• What you will do: Leave the pictures out and write out exactly the lines from the top of the entries through the line containing "David Babington (MD".

Stored items from a collection:

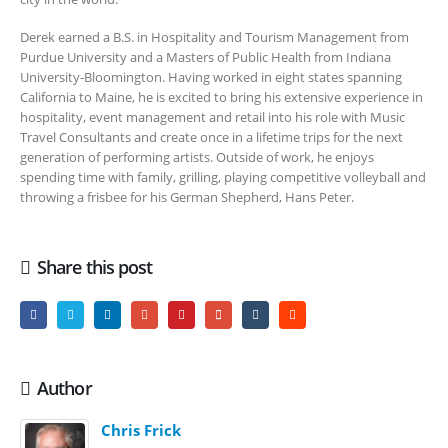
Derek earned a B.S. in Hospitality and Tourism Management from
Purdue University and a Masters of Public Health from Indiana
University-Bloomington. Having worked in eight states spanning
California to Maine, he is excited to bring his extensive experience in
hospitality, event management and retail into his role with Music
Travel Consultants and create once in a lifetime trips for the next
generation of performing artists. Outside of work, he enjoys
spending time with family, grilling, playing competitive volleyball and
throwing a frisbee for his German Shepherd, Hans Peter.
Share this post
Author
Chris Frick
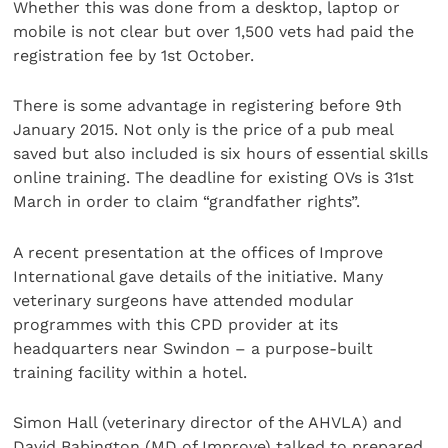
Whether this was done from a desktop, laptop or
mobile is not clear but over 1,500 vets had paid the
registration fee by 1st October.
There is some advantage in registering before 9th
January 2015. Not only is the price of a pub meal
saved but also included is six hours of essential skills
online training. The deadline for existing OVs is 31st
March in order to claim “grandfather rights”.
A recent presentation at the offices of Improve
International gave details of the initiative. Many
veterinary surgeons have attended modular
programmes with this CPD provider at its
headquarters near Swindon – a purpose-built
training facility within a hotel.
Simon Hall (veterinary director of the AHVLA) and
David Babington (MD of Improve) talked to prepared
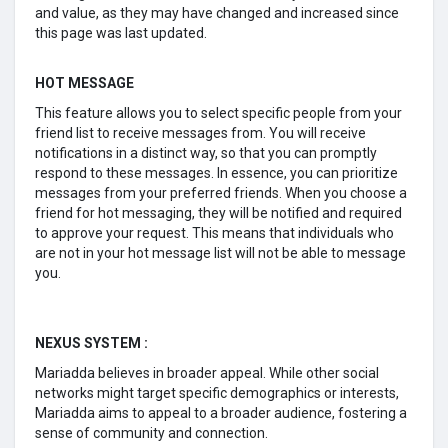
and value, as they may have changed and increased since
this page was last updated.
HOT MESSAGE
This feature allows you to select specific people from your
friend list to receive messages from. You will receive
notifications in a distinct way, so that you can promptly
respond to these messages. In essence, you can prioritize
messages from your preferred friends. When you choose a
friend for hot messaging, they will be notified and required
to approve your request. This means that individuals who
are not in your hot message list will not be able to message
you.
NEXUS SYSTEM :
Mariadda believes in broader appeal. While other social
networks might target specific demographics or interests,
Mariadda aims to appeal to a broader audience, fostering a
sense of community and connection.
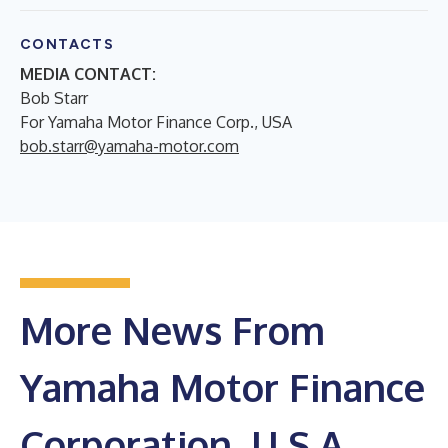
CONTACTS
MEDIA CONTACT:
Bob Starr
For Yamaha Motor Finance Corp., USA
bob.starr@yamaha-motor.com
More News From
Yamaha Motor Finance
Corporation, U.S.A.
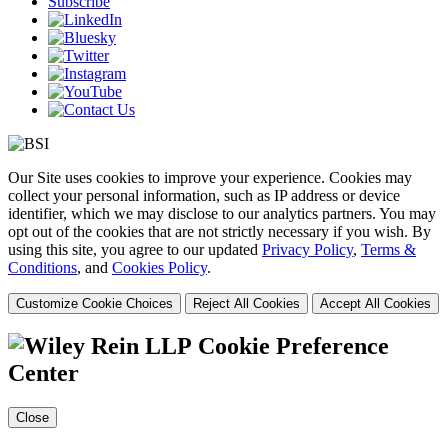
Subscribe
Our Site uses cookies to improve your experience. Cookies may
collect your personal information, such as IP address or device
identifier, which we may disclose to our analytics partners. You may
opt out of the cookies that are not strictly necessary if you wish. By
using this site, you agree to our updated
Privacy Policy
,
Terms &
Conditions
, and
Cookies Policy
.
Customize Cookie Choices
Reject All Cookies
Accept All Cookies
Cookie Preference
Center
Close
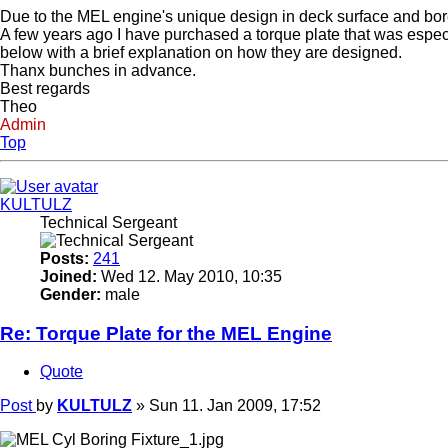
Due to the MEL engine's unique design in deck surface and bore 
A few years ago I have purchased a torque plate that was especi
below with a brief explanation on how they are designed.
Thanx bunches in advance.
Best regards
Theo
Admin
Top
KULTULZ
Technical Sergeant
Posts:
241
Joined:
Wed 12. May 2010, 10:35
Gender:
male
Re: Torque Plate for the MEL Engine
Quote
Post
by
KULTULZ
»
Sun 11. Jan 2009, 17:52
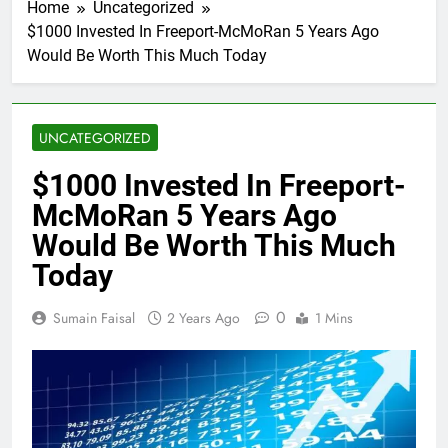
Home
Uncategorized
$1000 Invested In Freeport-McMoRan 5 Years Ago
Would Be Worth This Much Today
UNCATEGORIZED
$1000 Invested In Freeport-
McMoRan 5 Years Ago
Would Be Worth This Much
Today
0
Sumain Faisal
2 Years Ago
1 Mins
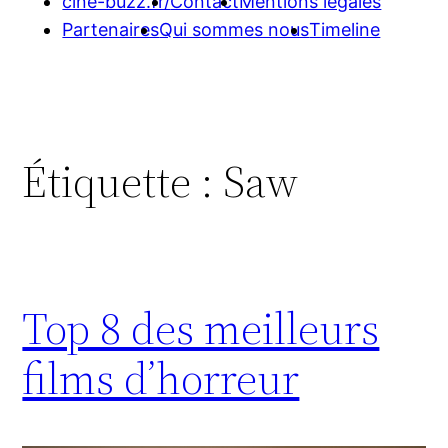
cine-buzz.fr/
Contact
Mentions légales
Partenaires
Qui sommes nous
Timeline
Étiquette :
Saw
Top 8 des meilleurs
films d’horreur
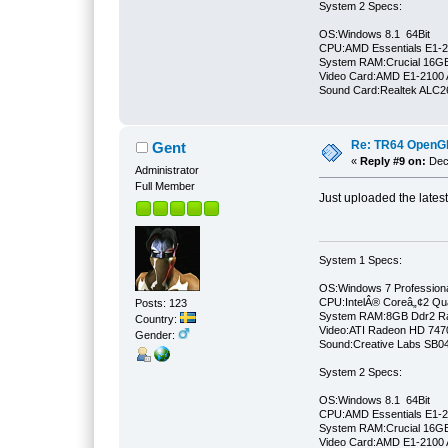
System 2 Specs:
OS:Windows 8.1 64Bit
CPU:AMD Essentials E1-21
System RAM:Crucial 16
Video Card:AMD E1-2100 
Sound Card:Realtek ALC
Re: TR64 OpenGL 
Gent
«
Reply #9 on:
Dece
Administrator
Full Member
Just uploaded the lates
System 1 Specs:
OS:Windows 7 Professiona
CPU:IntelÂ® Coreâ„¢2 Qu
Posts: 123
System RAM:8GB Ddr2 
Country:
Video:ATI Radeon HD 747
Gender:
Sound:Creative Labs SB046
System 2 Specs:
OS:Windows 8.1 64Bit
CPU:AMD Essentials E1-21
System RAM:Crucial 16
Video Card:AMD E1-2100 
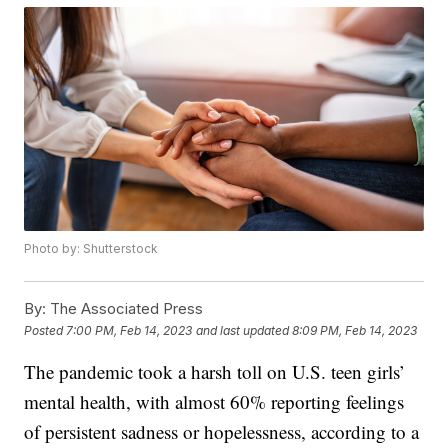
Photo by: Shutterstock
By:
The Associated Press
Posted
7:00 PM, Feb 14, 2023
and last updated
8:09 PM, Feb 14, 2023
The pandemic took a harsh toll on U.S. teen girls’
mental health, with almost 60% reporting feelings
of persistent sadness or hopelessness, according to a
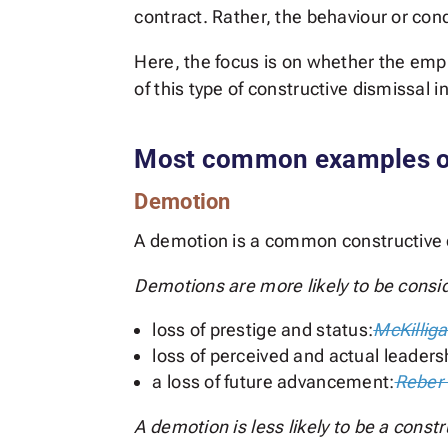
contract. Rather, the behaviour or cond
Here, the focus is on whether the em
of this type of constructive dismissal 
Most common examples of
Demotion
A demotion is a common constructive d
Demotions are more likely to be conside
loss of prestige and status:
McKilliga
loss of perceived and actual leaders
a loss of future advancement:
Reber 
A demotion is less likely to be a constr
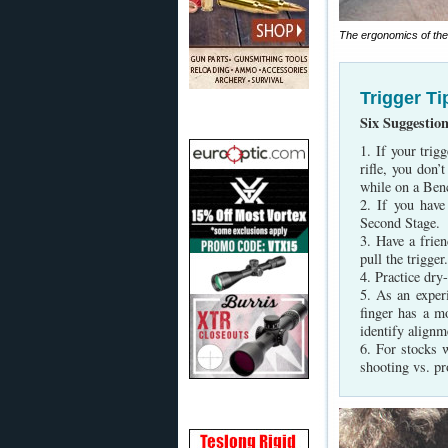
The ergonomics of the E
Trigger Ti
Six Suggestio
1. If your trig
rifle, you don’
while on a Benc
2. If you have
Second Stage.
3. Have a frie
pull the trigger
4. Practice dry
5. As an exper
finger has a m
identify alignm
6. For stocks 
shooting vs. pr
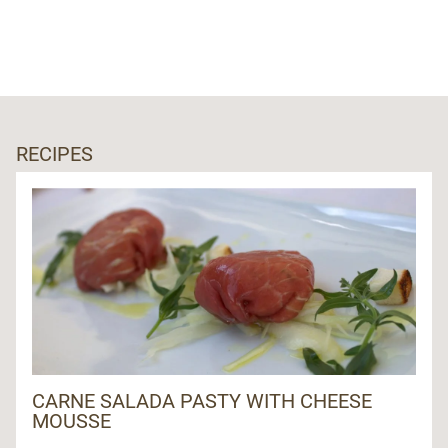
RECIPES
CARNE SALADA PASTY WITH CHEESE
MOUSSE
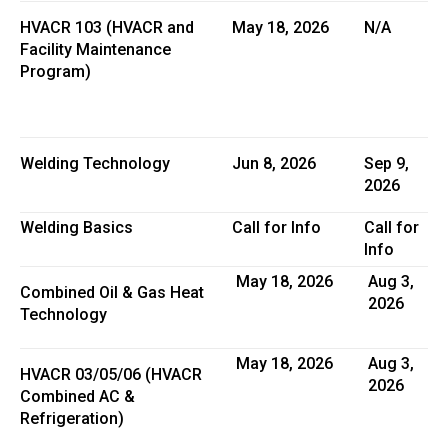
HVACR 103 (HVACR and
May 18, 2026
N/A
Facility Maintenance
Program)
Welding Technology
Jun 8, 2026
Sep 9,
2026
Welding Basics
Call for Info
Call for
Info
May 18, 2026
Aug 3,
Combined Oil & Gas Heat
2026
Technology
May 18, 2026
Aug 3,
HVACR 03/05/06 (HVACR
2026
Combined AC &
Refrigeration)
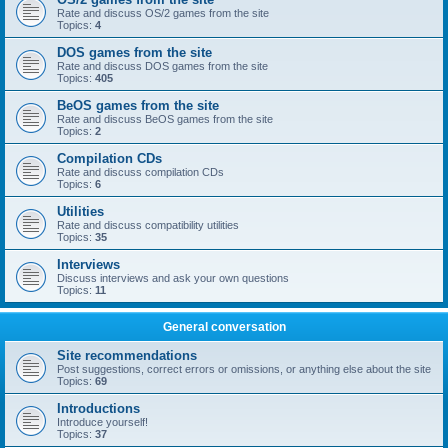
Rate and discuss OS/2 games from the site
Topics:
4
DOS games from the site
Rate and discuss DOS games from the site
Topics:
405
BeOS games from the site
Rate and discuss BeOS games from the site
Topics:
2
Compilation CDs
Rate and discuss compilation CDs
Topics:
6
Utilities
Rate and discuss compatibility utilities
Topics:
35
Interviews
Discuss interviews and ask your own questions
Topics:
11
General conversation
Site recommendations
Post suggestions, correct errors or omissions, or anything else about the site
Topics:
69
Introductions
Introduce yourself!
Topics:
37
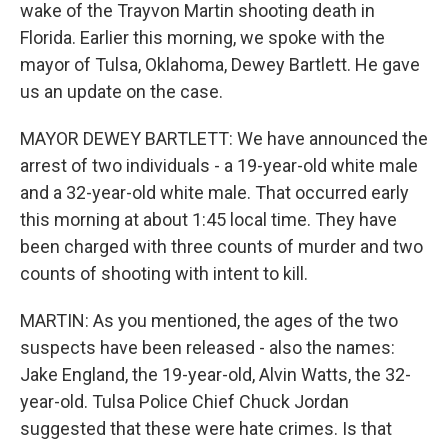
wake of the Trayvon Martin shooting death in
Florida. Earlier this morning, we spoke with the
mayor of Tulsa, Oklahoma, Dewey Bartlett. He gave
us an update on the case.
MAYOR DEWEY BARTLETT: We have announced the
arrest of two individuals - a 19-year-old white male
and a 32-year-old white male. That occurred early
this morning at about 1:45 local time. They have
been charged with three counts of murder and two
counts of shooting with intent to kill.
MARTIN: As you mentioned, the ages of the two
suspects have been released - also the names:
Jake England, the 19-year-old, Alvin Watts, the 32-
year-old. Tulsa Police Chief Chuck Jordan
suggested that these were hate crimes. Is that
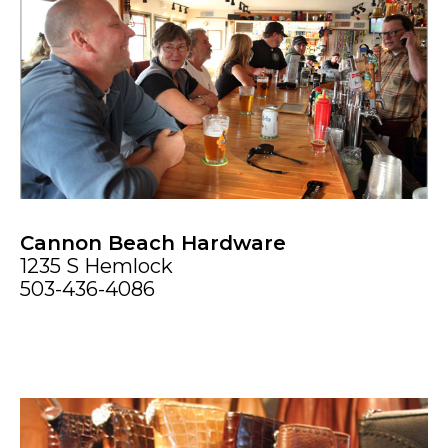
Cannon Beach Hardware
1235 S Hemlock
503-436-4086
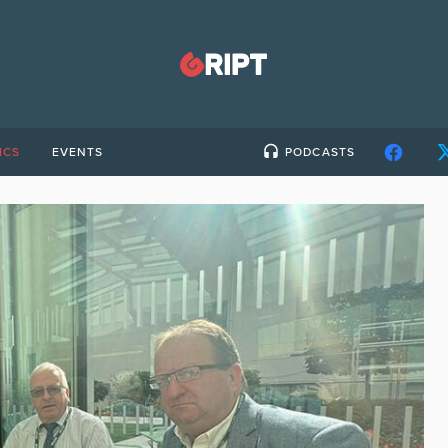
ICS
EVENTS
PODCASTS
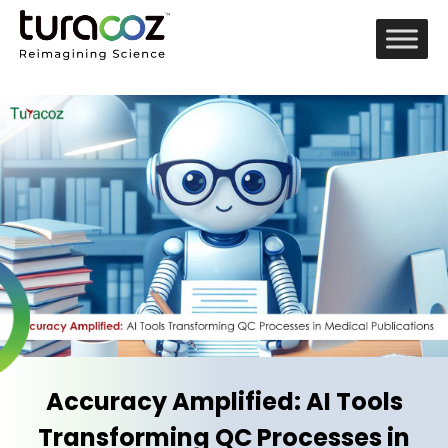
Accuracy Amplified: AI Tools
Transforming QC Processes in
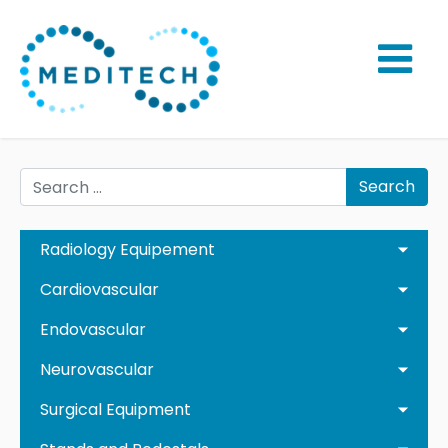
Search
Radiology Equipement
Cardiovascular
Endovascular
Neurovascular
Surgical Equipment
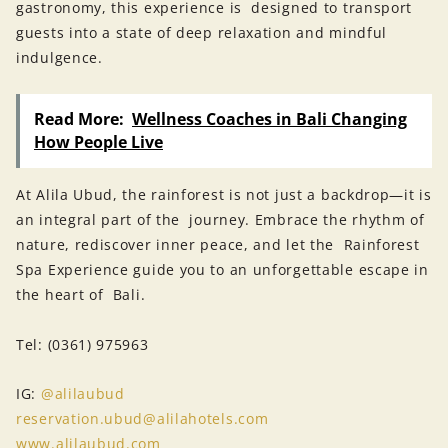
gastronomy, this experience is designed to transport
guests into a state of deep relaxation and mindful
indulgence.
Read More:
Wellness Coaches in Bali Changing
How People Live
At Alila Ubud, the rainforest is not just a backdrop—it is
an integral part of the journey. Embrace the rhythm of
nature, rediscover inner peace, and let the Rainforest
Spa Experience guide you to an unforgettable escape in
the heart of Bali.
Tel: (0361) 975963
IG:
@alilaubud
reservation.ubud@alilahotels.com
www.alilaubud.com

• Expected answer:
Derek earned a B.S. in Hospitality and Tourism Management from
Purdue University and a Masters of Public Health from Indiana
University-Bloomington. Having worked in eight states spanning
California to Maine, he is excited to bring his extensive experience in
hospitality, event management and retail into his role with Music
Travel Consultants and create once in a lifetime trips for the next
generation of performing artists. Outside of work, he enjoys
spending time with family, grilling, playing competitive volleyball and
throwing a frisbee for his German Shepherd, Hans Peter.
Share this post
Author
Chris Frick
Whether this was done from a desktop, laptop or
mobile is not clear but over 1,500 vets had paid the
registration fee by 1st October.
There is some advantage in registering before 9th
January 2015. Not only is the price of a pub meal
saved but also included is six hours of essential skills
online training. The deadline for existing OVs is 31st
March in order to claim “grandfather rights”.
A recent presentation at the offices of Improve
International gave details of the initiative. Many
veterinary surgeons have attended modular
programmes with this CPD provider at its
headquarters near Swindon – a purpose-built
training facility within a hotel.
Simon Hall (veterinary director of the AHVLA) and
David Babington (MD of Improve) talked to prepared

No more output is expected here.